Telefilm provided funding for the film, and Nadda enlisted the support of Atom Egoyan and Simone Urdl; the two became the film's executive producers in April 2002 after approving the script. Nadda spent two months in New York City to study film production.

According to Fadia Nadda, in the initial draft Stephen rescues Sabah during their first meeting; Fadia Nadda argued that having them meet in a more mundane manner was more realistic.

Sabah was filmed in Toronto over a three-week period during the summer; a heat wave occurred during the filming. Nadda stated that she wanted to portray Toronto as being a beautiful city, contrasting with a gritty depiction found in other works. Luc Montpellier served as the film's lenser. Deborah Young of Variety stated that the film has "an attractive, brightly colored look." Nadda intentionally omitted any references to the Israeli–Palestinian conflict, the September 11, 2001 attacks, other acts of terrorism, and any resulting sentiment and actions against Arab Canadians.

Each shot had the colour blue, with red and green also present in smaller amounts; the visuals received inspiration from paintings by Sir Frank Dicksee, Jean-Léon Gérôme, and Edward Hopper. The film uses water as a symbolism for rebirth and charting unknown territory.

==Reception==
In 2006, for her role in this film, Khanjian was nominated for "best actress" as part of the 2006 Genie Awards.

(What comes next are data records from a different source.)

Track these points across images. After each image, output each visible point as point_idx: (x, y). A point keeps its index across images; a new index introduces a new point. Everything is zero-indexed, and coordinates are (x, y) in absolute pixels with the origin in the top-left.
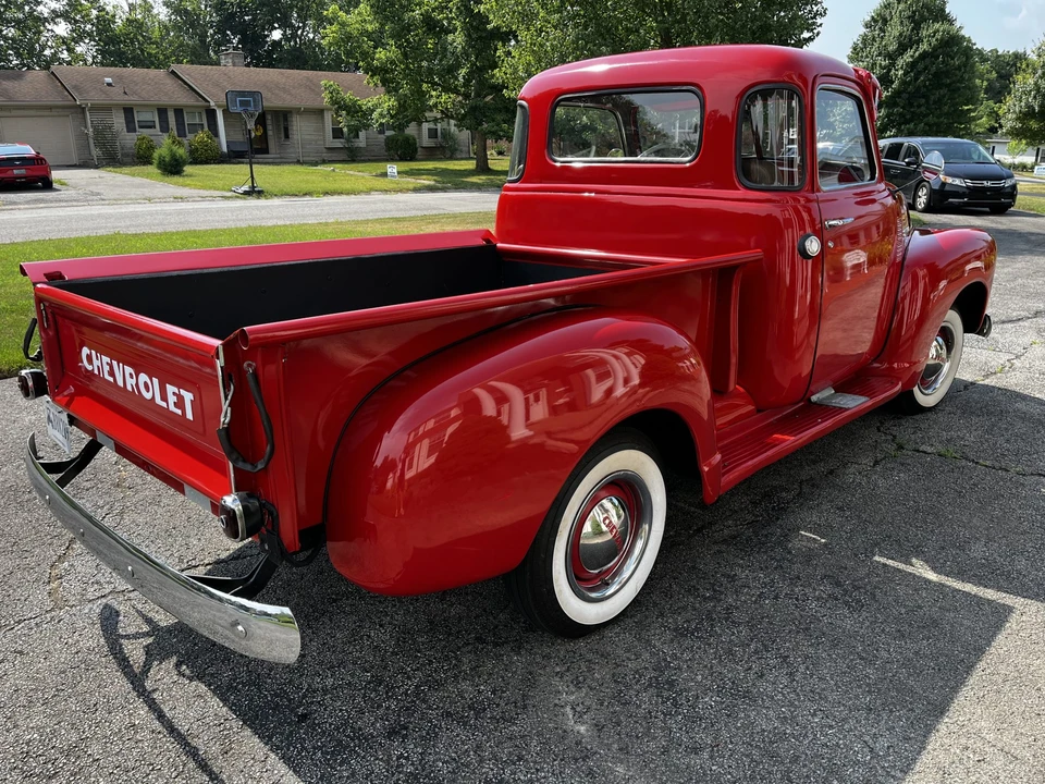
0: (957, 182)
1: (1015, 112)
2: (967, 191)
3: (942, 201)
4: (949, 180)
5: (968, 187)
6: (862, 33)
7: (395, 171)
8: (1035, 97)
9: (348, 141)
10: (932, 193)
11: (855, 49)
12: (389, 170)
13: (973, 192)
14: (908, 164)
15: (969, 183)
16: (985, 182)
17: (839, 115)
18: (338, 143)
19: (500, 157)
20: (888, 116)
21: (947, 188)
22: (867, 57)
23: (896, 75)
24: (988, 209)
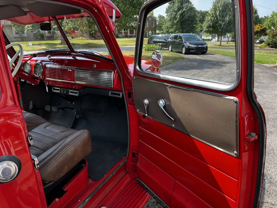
0: (192, 46)
1: (206, 26)
2: (195, 48)
3: (189, 51)
4: (190, 45)
5: (195, 47)
6: (168, 5)
7: (31, 44)
8: (211, 22)
9: (21, 35)
10: (186, 49)
11: (167, 10)
12: (30, 44)
13: (197, 49)
14: (180, 41)
15: (195, 46)
16: (199, 46)
17: (164, 27)
18: (17, 36)
19: (72, 39)
20: (176, 27)
21: (190, 48)
22: (170, 12)
23: (178, 17)
24: (201, 53)
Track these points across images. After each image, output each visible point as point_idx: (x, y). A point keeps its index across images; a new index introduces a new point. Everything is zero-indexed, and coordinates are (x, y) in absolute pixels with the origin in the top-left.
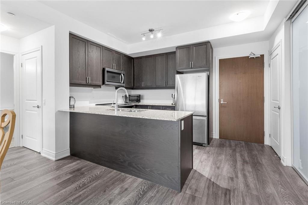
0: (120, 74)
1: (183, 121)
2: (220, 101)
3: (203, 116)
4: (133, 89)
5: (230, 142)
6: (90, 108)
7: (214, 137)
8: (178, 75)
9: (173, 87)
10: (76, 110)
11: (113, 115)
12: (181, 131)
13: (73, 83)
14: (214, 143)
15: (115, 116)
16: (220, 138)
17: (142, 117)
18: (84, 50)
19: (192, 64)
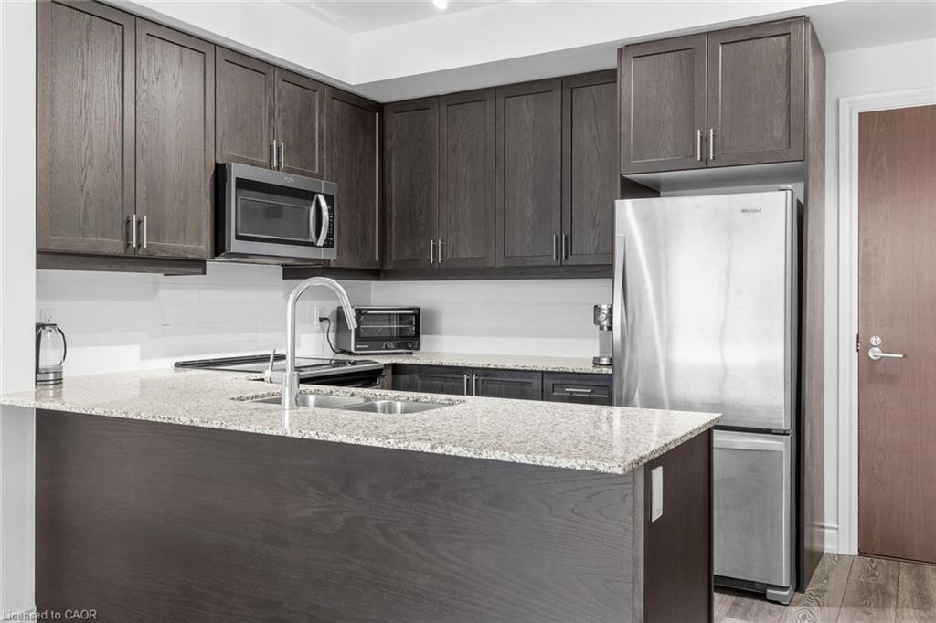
0: (309, 196)
1: (660, 468)
2: (862, 345)
3: (769, 431)
4: (378, 278)
5: (920, 579)
6: (146, 385)
7: (830, 547)
8: (628, 203)
9: (603, 269)
10: (70, 402)
11: (275, 432)
12: (650, 525)
13: (53, 247)
14: (832, 581)
15: (284, 438)
16: (862, 553)
17: (432, 447)
18: (117, 69)
19: (705, 139)
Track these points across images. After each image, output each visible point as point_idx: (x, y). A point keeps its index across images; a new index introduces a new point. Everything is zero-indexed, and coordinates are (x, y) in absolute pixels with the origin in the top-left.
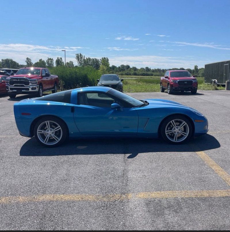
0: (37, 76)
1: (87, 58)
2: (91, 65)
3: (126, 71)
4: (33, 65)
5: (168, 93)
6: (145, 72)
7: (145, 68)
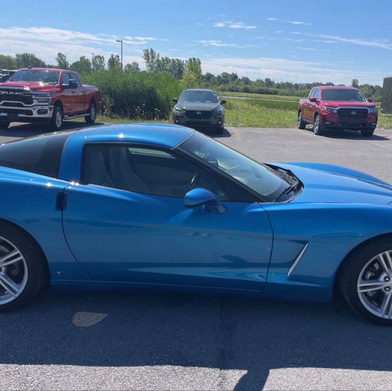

Deborah Young in a review for Variety stated that Sabah's family previously had "drawn" a "hard line" so the "[T]urnaround ending, though comically inevitable, seems dramatically forced".

Stephen Cole of The Globe and Mail gave the film three stars and stated that the film was "something special"; Cole argued that the side stories take too much time and that the conflict with Majid was not as dramatic as it was intended.

Steve Erickson of Gay City News argued that the film's premise of "multi-cultural bliss" "feels mighty hollow" since this is "a world where tribal and ethnic tensions aren’t going away any time soon".